I’m a little… down.
You know, that feeling in your core that alternates between emptiness, like nothing can fill it, and anxiety, like everything is bad.
Since finally getting all the way off of Cymbalta and switching back to Zoloft, I rarely get very depressed anymore. Like the scary angry black hole kind where you imagine ripping all your hair out and throwing yourself out a window but you manage to keep it together for your kids when you’re with them and you sleep as much as you can just to escape that horror that is somehow coming from inside you.
This is not that. Nowhere close. It’s a tired, resigned unease, a deep melancholy, a feeling of dreading something or worrying, but not sure what or why.
Sunday and Monday I began having flu symptoms. By Monday night I had a fever and coughing and chills and the next morning Mom insisted I call Dr. C. She reminded me how nice he’d been when we were just there. I finally did and they emailed Tamiflu to my pharmacy for me. Now I just have the fever and fatigue but I am feeling better, physically.
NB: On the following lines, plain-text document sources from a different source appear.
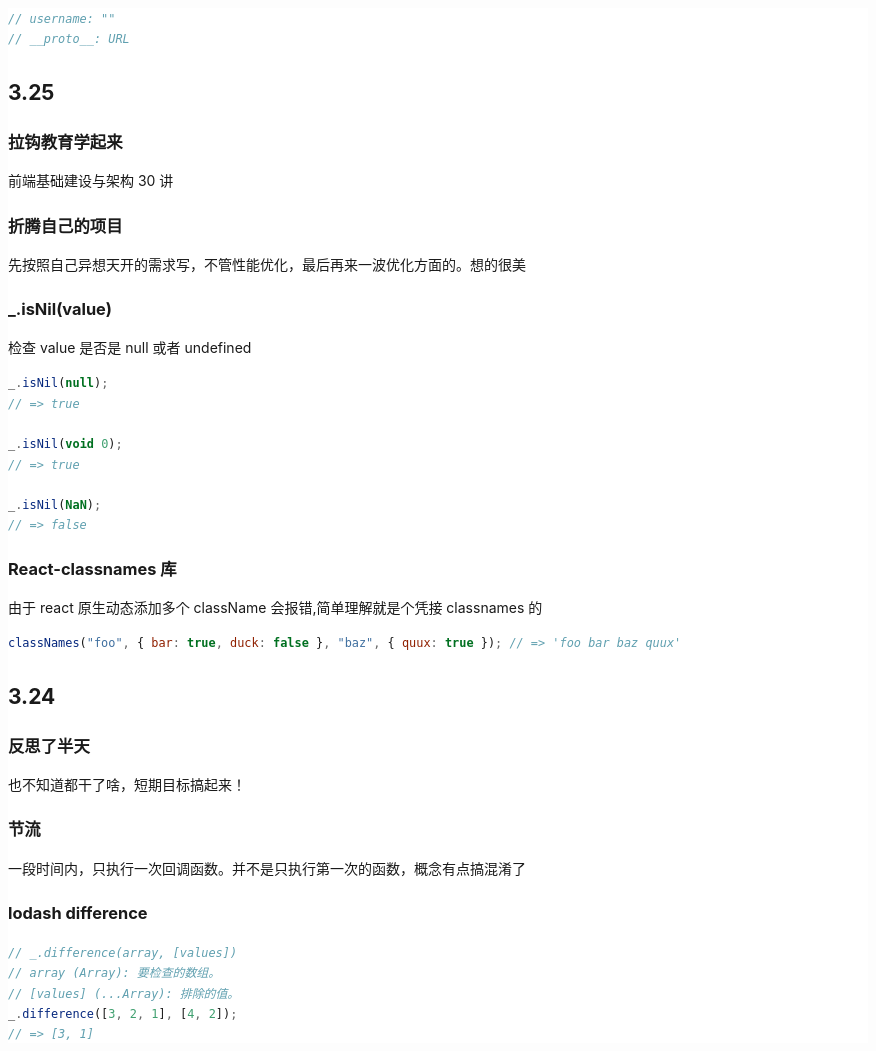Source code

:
 ```js
// username: ""
// __proto__: URL
```

## 3.25

### 拉钩教育学起来

前端基础建设与架构 30 讲

### 折腾自己的项目

先按照自己异想天开的需求写，不管性能优化，最后再来一波优化方面的。想的很美

### \_.isNil(value)

检查 value 是否是 null 或者 undefined

```js
_.isNil(null);
// => true

_.isNil(void 0);
// => true

_.isNil(NaN);
// => false
```

### React-classnames 库

由于 react 原生动态添加多个 className 会报错,简单理解就是个凭接 classnames 的

```js
classNames("foo", { bar: true, duck: false }, "baz", { quux: true }); // => 'foo bar baz quux'
```

## 3.24

### 反思了半天

也不知道都干了啥，短期目标搞起来！

### 节流

一段时间内，只执行一次回调函数。并不是只执行第一次的函数，概念有点搞混淆了

### lodash difference

```js
// _.difference(array, [values])
// array (Array): 要检查的数组。
// [values] (...Array): 排除的值。
_.difference([3, 2, 1], [4, 2]);
// => [3, 1]
```


  [key: string]: any;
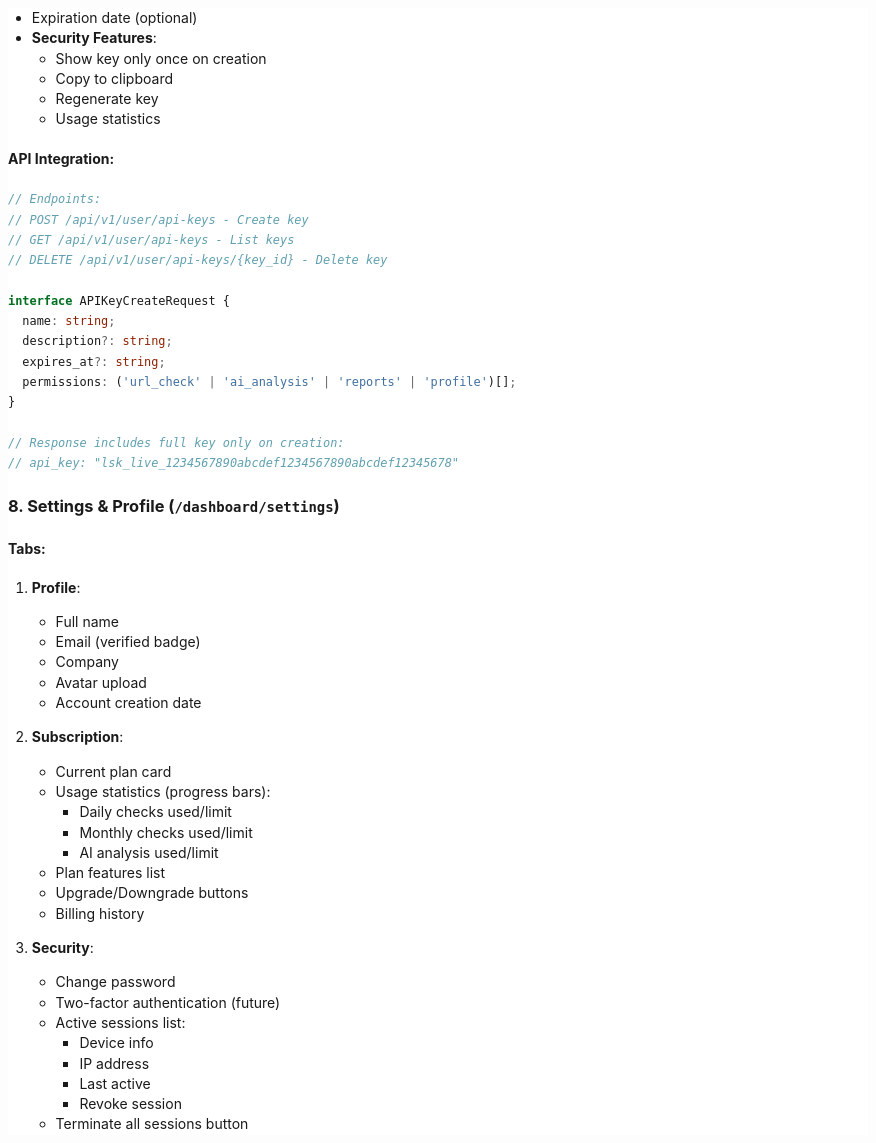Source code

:   - Expiration date (optional)
- **Security Features**:
  - Show key only once on creation
  - Copy to clipboard
  - Regenerate key
  - Usage statistics

#### API Integration:
```typescript
// Endpoints:
// POST /api/v1/user/api-keys - Create key
// GET /api/v1/user/api-keys - List keys
// DELETE /api/v1/user/api-keys/{key_id} - Delete key

interface APIKeyCreateRequest {
  name: string;
  description?: string;
  expires_at?: string;
  permissions: ('url_check' | 'ai_analysis' | 'reports' | 'profile')[];
}

// Response includes full key only on creation:
// api_key: "lsk_live_1234567890abcdef1234567890abcdef12345678"
```

### 8. Settings & Profile (`/dashboard/settings`)

#### Tabs:
1. **Profile**:
   - Full name
   - Email (verified badge)
   - Company
   - Avatar upload
   - Account creation date

2. **Subscription**:
   - Current plan card
   - Usage statistics (progress bars):
     - Daily checks used/limit
     - Monthly checks used/limit
     - AI analysis used/limit
   - Plan features list
   - Upgrade/Downgrade buttons
   - Billing history

3. **Security**:
   - Change password
   - Two-factor authentication (future)
   - Active sessions list:
     - Device info
     - IP address
     - Last active
     - Revoke session
   - Terminate all sessions button
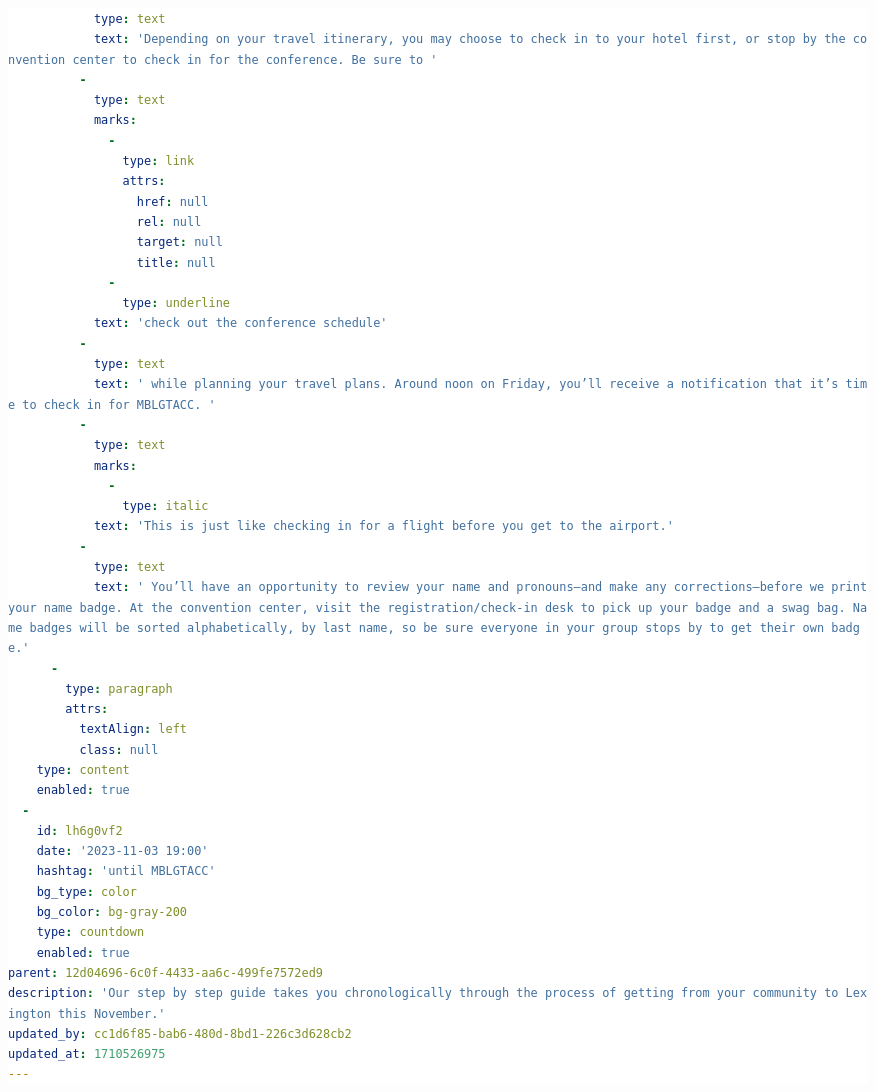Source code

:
 ```yaml
            type: text
            text: 'Depending on your travel itinerary, you may choose to check in to your hotel first, or stop by the convention center to check in for the conference. Be sure to '
          -
            type: text
            marks:
              -
                type: link
                attrs:
                  href: null
                  rel: null
                  target: null
                  title: null
              -
                type: underline
            text: 'check out the conference schedule'
          -
            type: text
            text: ' while planning your travel plans. Around noon on Friday, you’ll receive a notification that it’s time to check in for MBLGTACC. '
          -
            type: text
            marks:
              -
                type: italic
            text: 'This is just like checking in for a flight before you get to the airport.'
          -
            type: text
            text: ' You’ll have an opportunity to review your name and pronouns—and make any corrections—before we print your name badge. At the convention center, visit the registration/check-in desk to pick up your badge and a swag bag. Name badges will be sorted alphabetically, by last name, so be sure everyone in your group stops by to get their own badge.'
      -
        type: paragraph
        attrs:
          textAlign: left
          class: null
    type: content
    enabled: true
  -
    id: lh6g0vf2
    date: '2023-11-03 19:00'
    hashtag: 'until MBLGTACC'
    bg_type: color
    bg_color: bg-gray-200
    type: countdown
    enabled: true
parent: 12d04696-6c0f-4433-aa6c-499fe7572ed9
description: 'Our step by step guide takes you chronologically through the process of getting from your community to Lexington this November.'
updated_by: cc1d6f85-bab6-480d-8bd1-226c3d628cb2
updated_at: 1710526975
---
```

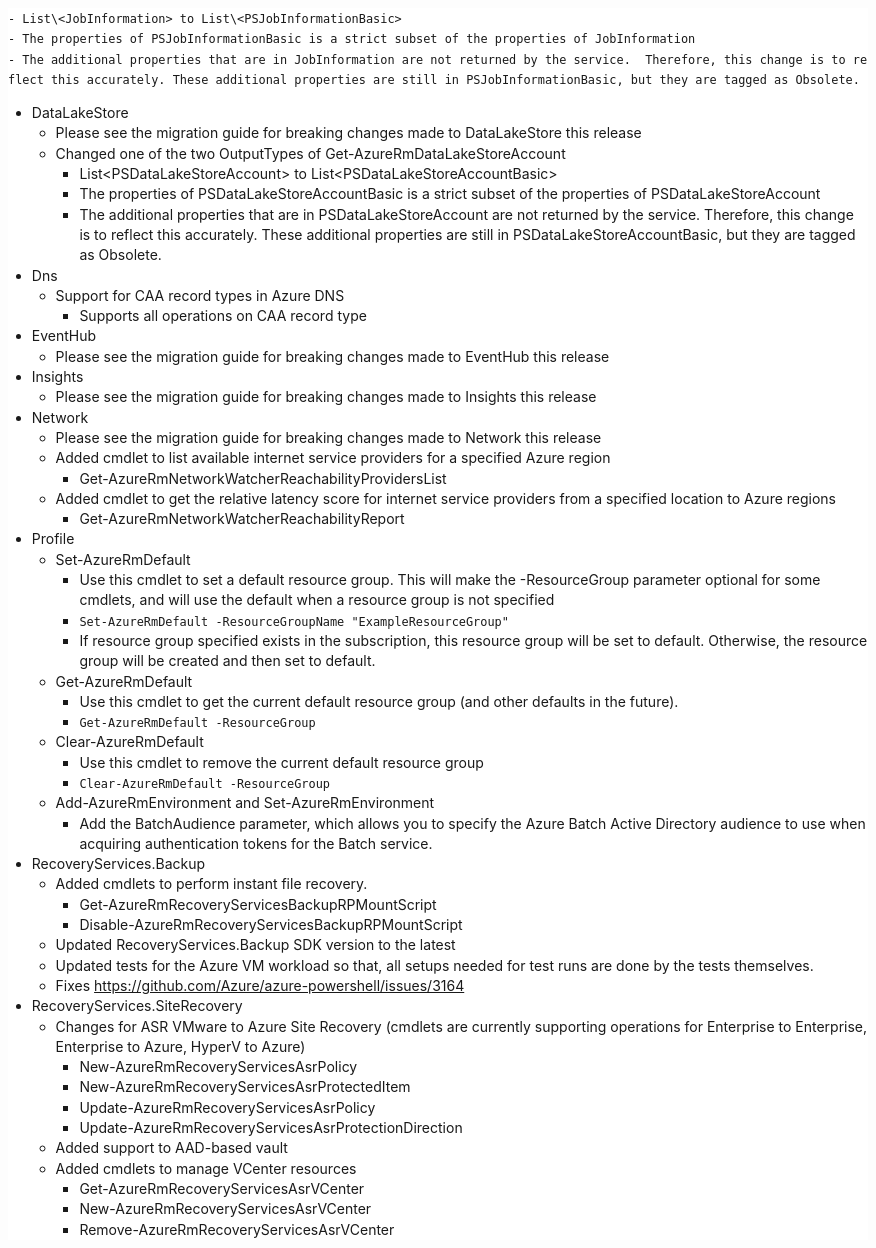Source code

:     - List\<JobInformation> to List\<PSJobInformationBasic>
    - The properties of PSJobInformationBasic is a strict subset of the properties of JobInformation
    - The additional properties that are in JobInformation are not returned by the service.  Therefore, this change is to reflect this accurately. These additional properties are still in PSJobInformationBasic, but they are tagged as Obsolete.
* DataLakeStore
  * Please see the migration guide for breaking changes made to DataLakeStore this release
  * Changed one of the two OutputTypes of Get-AzureRmDataLakeStoreAccount
    - List\<PSDataLakeStoreAccount> to List\<PSDataLakeStoreAccountBasic>
    - The properties of PSDataLakeStoreAccountBasic is a strict subset of the properties of PSDataLakeStoreAccount
    - The additional properties that are in PSDataLakeStoreAccount are not returned by the service.  Therefore, this change is to reflect this accurately. These additional properties are still in PSDataLakeStoreAccountBasic, but they are tagged as Obsolete.
* Dns
  * Support for CAA record types in Azure DNS
    - Supports all operations on CAA record type
* EventHub
  * Please see the migration guide for breaking changes made to EventHub this release
* Insights
  * Please see the migration guide for breaking changes made to Insights this release
* Network
  * Please see the migration guide for breaking changes made to Network this release
  * Added cmdlet to list available internet service providers for a specified Azure region
    - Get-AzureRmNetworkWatcherReachabilityProvidersList
  * Added cmdlet to get the relative latency score for internet service providers from a specified location to Azure regions
    - Get-AzureRmNetworkWatcherReachabilityReport
* Profile
  - Set-AzureRmDefault
    - Use this cmdlet to set a default resource group.  This will make the -ResourceGroup parameter optional for some cmdlets, and will use the default when a resource group is not specified
    - ```Set-AzureRmDefault -ResourceGroupName "ExampleResourceGroup"```
    - If resource group specified exists in the subscription, this resource group will be set to default.  Otherwise, the resource group will be created and then set to default.
  - Get-AzureRmDefault
    - Use this cmdlet to get the current default resource group (and other defaults in the future).
    - ```Get-AzureRmDefault -ResourceGroup```
  - Clear-AzureRmDefault
    - Use this cmdlet to remove the current default resource group
    - ```Clear-AzureRmDefault -ResourceGroup```
  - Add-AzureRmEnvironment and Set-AzureRmEnvironment
    - Add the BatchAudience parameter, which allows you to specify the Azure Batch Active Directory audience to use when acquiring authentication tokens for the Batch service.
* RecoveryServices.Backup
  * Added cmdlets to perform instant file recovery.
    - Get-AzureRmRecoveryServicesBackupRPMountScript
    - Disable-AzureRmRecoveryServicesBackupRPMountScript
  * Updated RecoveryServices.Backup SDK version to the latest
  * Updated tests for the Azure VM workload so that, all setups needed for test runs are done by the tests themselves.
  * Fixes https://github.com/Azure/azure-powershell/issues/3164
* RecoveryServices.SiteRecovery
  * Changes for ASR VMware to Azure Site Recovery (cmdlets are currently supporting operations for Enterprise to Enterprise, Enterprise to Azure, HyperV to Azure)
    - New-AzureRmRecoveryServicesAsrPolicy
    - New-AzureRmRecoveryServicesAsrProtectedItem
    - Update-AzureRmRecoveryServicesAsrPolicy
    - Update-AzureRmRecoveryServicesAsrProtectionDirection
  * Added support to AAD-based vault
  * Added cmdlets to manage VCenter resources
    - Get-AzureRmRecoveryServicesAsrVCenter
    - New-AzureRmRecoveryServicesAsrVCenter
    - Remove-AzureRmRecoveryServicesAsrVCenter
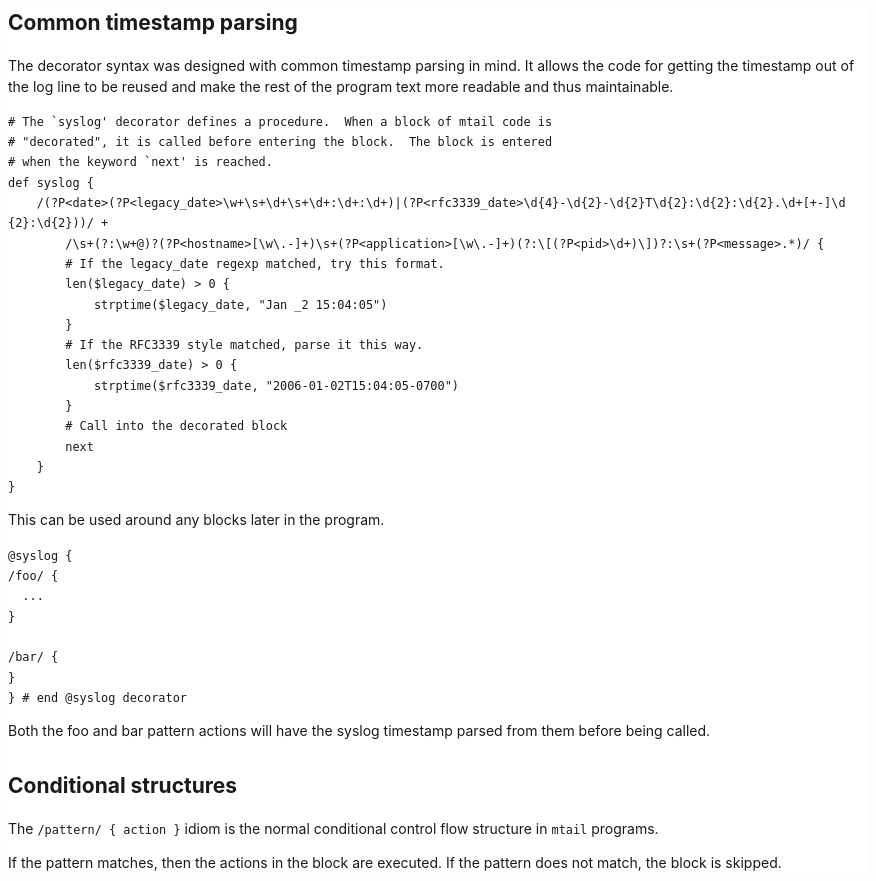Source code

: ## Common timestamp parsing

The decorator syntax was designed with common timestamp parsing in mind.  It
allows the code for getting the timestamp out of the log line to be reused and
make the rest of the program text more readable and thus maintainable.

```
# The `syslog' decorator defines a procedure.  When a block of mtail code is
# "decorated", it is called before entering the block.  The block is entered
# when the keyword `next' is reached.
def syslog {
    /(?P<date>(?P<legacy_date>\w+\s+\d+\s+\d+:\d+:\d+)|(?P<rfc3339_date>\d{4}-\d{2}-\d{2}T\d{2}:\d{2}:\d{2}.\d+[+-]\d{2}:\d{2}))/ +
        /\s+(?:\w+@)?(?P<hostname>[\w\.-]+)\s+(?P<application>[\w\.-]+)(?:\[(?P<pid>\d+)\])?:\s+(?P<message>.*)/ {
        # If the legacy_date regexp matched, try this format.
        len($legacy_date) > 0 {
            strptime($legacy_date, "Jan _2 15:04:05")
        }
        # If the RFC3339 style matched, parse it this way.
        len($rfc3339_date) > 0 {
            strptime($rfc3339_date, "2006-01-02T15:04:05-0700")
        }
        # Call into the decorated block
        next
    }
}
```

This can be used around any blocks later in the program.

```
@syslog {
/foo/ {
  ...
}

/bar/ {
}
} # end @syslog decorator
```

Both the foo and bar pattern actions will have the syslog timestamp parsed from
them before being called.


## Conditional structures

The `/pattern/ { action }` idiom is the normal conditional control flow structure in `mtail` programs.

If the pattern matches, then the actions in the block are executed.  If the
pattern does not match, the block is skipped.
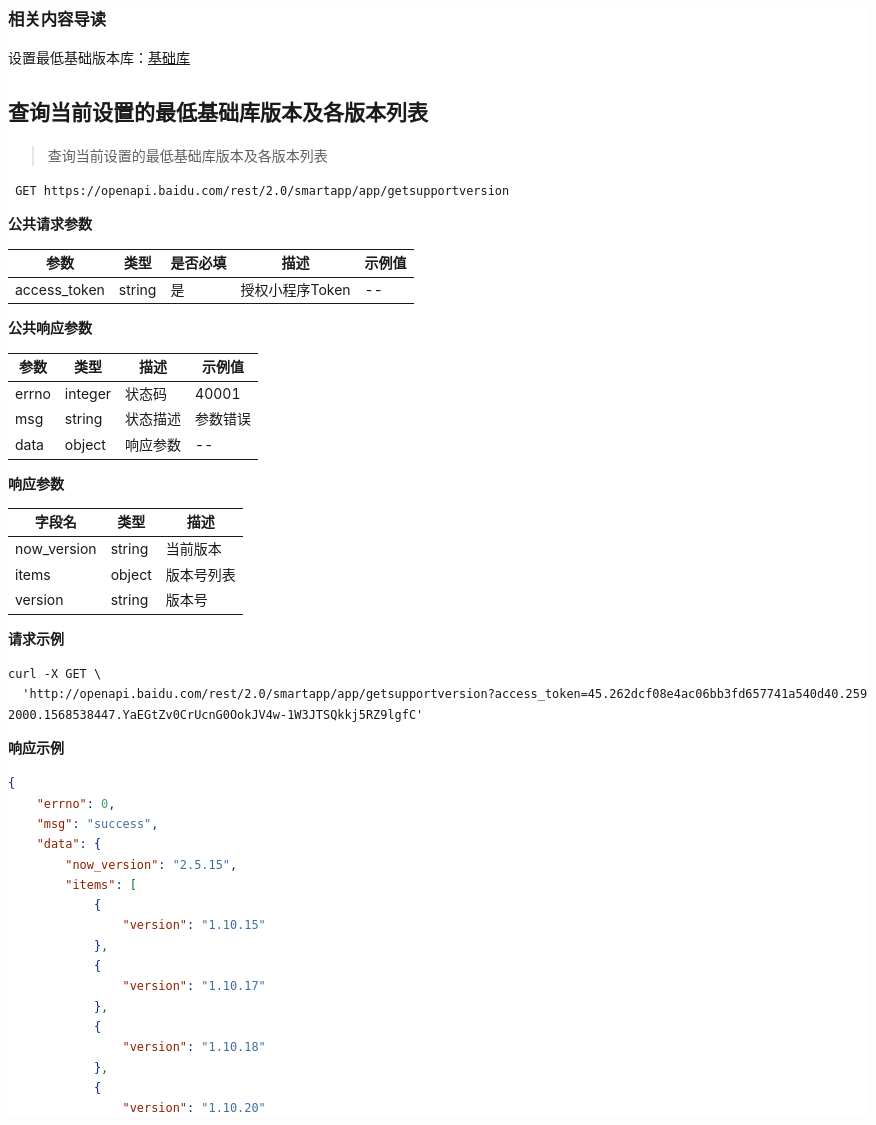 ### 相关内容导读

设置最低基础版本库：[基础库](https://smartprogram.baidu.com/docs/develop/swan/client-lib/)

## 查询当前设置的最低基础库版本及各版本列表 

> 查询当前设置的最低基础库版本及各版本列表 

``` 
 GET https://openapi.baidu.com/rest/2.0/smartapp/app/getsupportversion 
```

**公共请求参数** 

| 参数         | 类型   | 是否必填 | 描述            | 示例值 |
| ------------ | ------ | -------- | --------------- | ------ |
| access_token | string | 是       | 授权小程序Token | --     |

  

**公共响应参数** 

| 参数  | 类型    | 描述     | 示例值   |
| ----- | ------- | -------- | -------- |
| errno | integer | 状态码   | 40001    |
| msg   | string  | 状态描述 | 参数错误 |
| data  | object  | 响应参数 | --       |

**响应参数** 

|字段名  | 类型   | 描述|
|------ | ----- | ----|
|now\_version | string | 当前版本|
|items | object | 版本号列表|
|version | string | 版本号|

**请求示例** 

```shell
curl -X GET \
  'http://openapi.baidu.com/rest/2.0/smartapp/app/getsupportversion?access_token=45.262dcf08e4ac06bb3fd657741a540d40.2592000.1568538447.YaEGtZv0CrUcnG0OokJV4w-1W3JTSQkkj5RZ9lgfC'
```



**响应示例** 

```json
{
    "errno": 0,
    "msg": "success",
    "data": {
        "now_version": "2.5.15",
        "items": [
            {
                "version": "1.10.15"
            },
            {
                "version": "1.10.17"
            },
            {
                "version": "1.10.18"
            },
            {
                "version": "1.10.20"
```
On Tuesday I thought a lot about my pelvic bleed that led to the early c-section birth of Zo. It had happened Friday the 13th, 2009. I was hospitalized immediately on strict bed rest. At first they were thinking of still waiting for the scheduled c-section on March 17, but then I bled again and they decided it wasn’t worth the risk. Valentine’s Day was spent flat on my back. I wasn’t allowed to move. When I was cut open on Presidents Day by two OB surgeons and Zo was taken from my body, as most of you know by now, she wasn’t breathing. ALL of you certainly know she lived. She soon breathed on her own in just a regular oxygen hood, without needing a neo-natal intensive care unit. I didn’t see her for several hours. I was drugged and I slept, happy that John was with her.
This series of days, the 13th-16th of February, is a traumatic anniversary. I suppose February is just going to be my month of fearing for my life. Everything that happened these last few weeks has not let go of me.
Plus, Valentine’s Day. Kind of ambivalent about it this year. John got me some fun retro toys and I got him Star Wars underwear and a pair of shoes. The girls got big inexpensive stuffed animals (in fact X’s whale has already needed surgery) and the My Little Pony movie.
Plus, my baby is NINE tomorrow. Due to the timing of paychecks, we’re not ready. I need to get a cake and balloons, another present or two. Get brownies to take to her classroom and not think about how I only have two more chances to do this, if she even will want me to in 4th and 5th grades. Birthdays, as well as the first day of school every year, make me feel like Time is laughing in our faces.
This summer I’m turning 45. I’m more than halfway done.